SOURCE RECORDS -
============

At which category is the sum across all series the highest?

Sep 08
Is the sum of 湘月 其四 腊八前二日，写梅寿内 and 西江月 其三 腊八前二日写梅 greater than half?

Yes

============

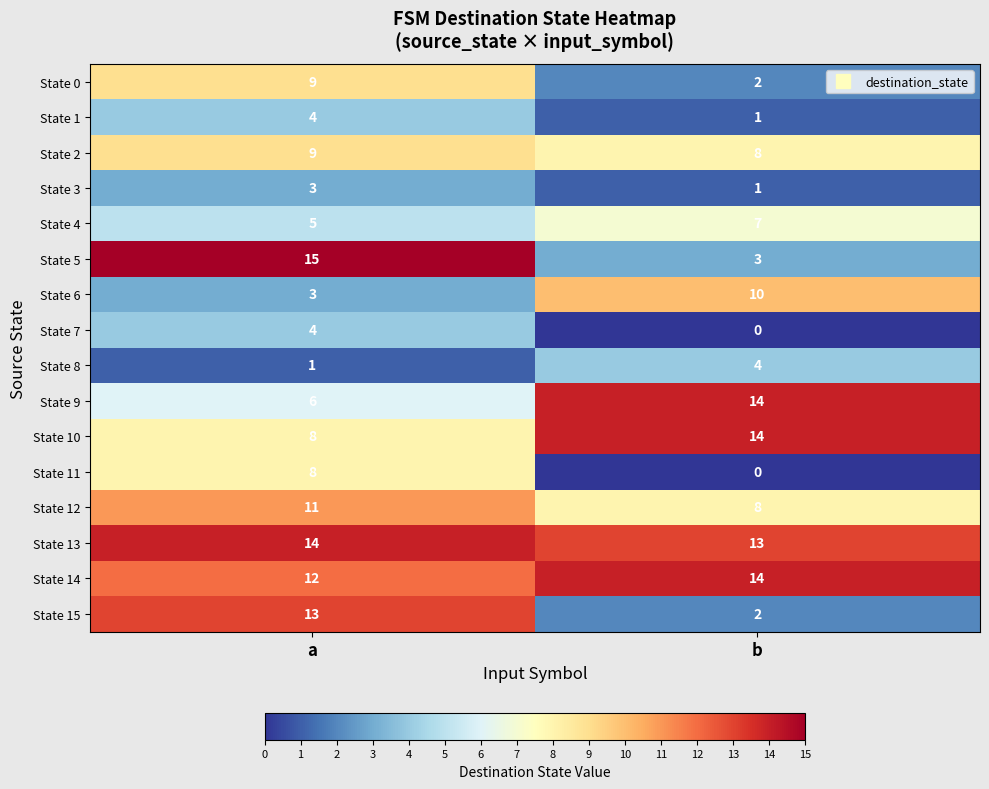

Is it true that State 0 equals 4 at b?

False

============

ASSIGNMENT - Reproduce the lines starting with the one containing "At which category" and ending with the one containing "Is the sum of", switching "sum" to "total" and leaving everything else unchanged.

SOLUTION FOR THIS EXERCISE -
At which category is the total across all series the highest?

Sep 08
Is the total of 湘月 其四 腊八前二日，写梅寿内 and 西江月 其三 腊八前二日写梅 greater than half?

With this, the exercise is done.